Forces armées congolaises : vers un réarmement intelligent

Au-delà des débats diplomatiques, les besoins capacitaires sont tangibles. La Marine nationale, pivot de la stratégie anti-piraterie nationale, doit renouveler une partie de sa flotte d’ici à 2027 et moderniser son centre d’opérations maritimes. L’état-major envisage un modèle de « réarmement intelligent », associant crédit-bail, transfert de savoir-faire et intégration d’entreprises nationales dans la chaîne de maintien en condition opérationnelle. Des pourparlers sont en cours avec plusieurs chantiers navals européens pour la fourniture de patrouilleurs de haute mer équipés de systèmes ISR, tandis que l’École supérieure militaire de la logistique, à Mbandaka, accueille ses premiers instructeurs portugais dans le cadre du programme européen de renforcement de la résilience logistique. L’objectif affiché est clair : disposer de moyens endogènes pour sécuriser le trafic pétrolier, protéger les zones économiques exclusives et participer plus activement aux opérations régionales de maintien de la paix.

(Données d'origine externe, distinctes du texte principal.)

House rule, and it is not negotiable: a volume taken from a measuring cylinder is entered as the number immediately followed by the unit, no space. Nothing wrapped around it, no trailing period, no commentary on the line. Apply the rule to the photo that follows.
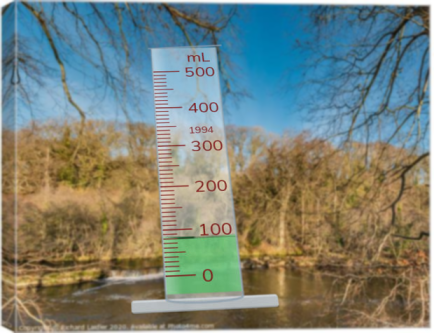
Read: 80mL
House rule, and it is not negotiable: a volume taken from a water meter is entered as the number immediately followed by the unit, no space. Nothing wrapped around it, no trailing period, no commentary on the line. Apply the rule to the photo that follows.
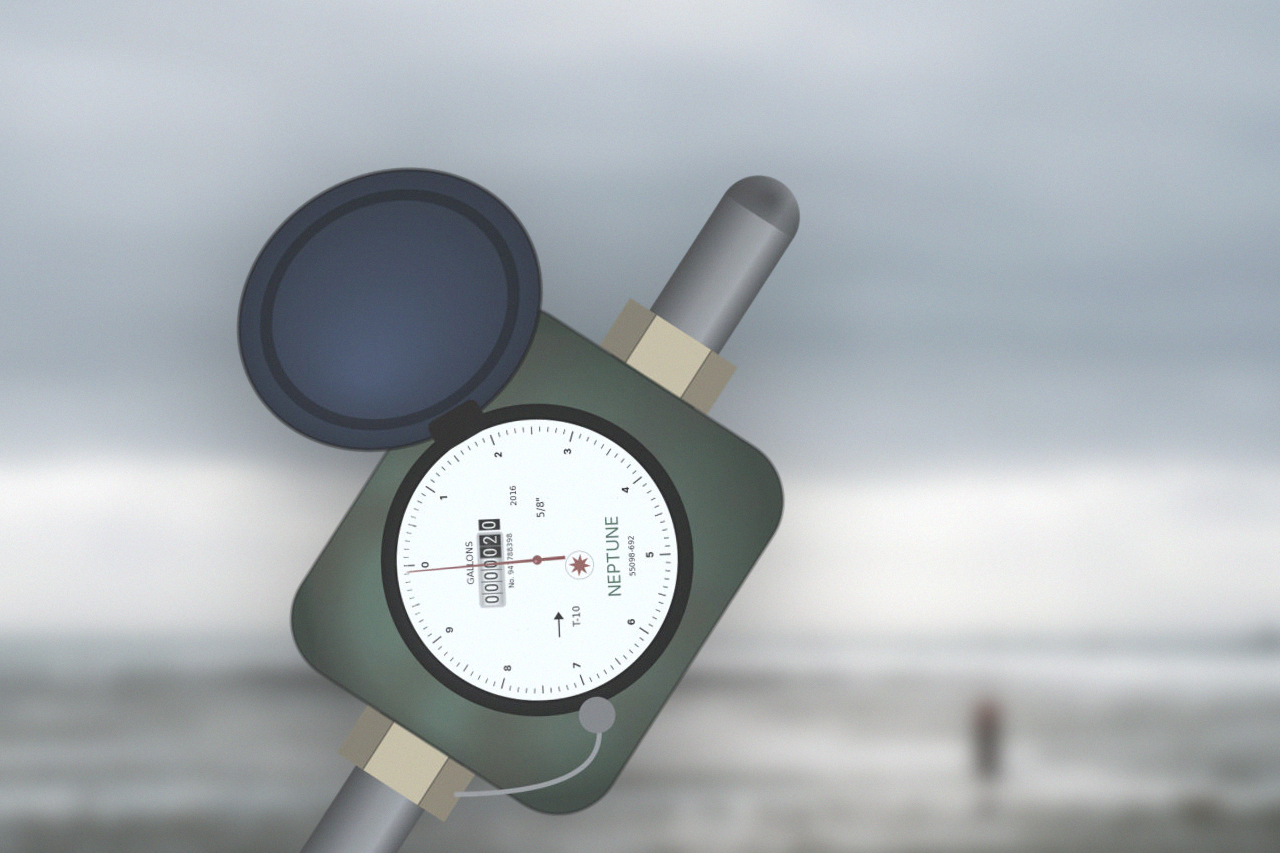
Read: 19.9gal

Une fenêtre d’opportunité pour l’Afrique centrale

En définitive, la sortie de Thierry Mariani aura eu le mérite de rappeler qu’aucun partenariat de sécurité n’est jamais acquis. Pour la République du Congo, elle offre aussi l’occasion de réaffirmer un positionnement de médiateur régional, rôle que Brazzaville a joué lors des derniers sommets de la Communauté économique des États de l’Afrique centrale. Un dialogue clarifié avec l’Union européenne, fondé sur la coproduction industrielle, la sécurisation des frontières fluviales et la lutte contre la criminalité cyber, pourrait constituer l’ossature d’une relation rénovée. La condition, soulignent les autorités congolaises, est la reconnaissance pleine et entière de la souveraineté nationale. « Nous ne cherchons pas la rupture mais le respect mutuel », confiait récemment un conseiller du ministre de la Défense. Dans un environnement stratégique volatil, cet équilibre pourrait bien constituer, pour l’Europe comme pour le Congo, la meilleure garantie de stabilité et de prospérité partagées.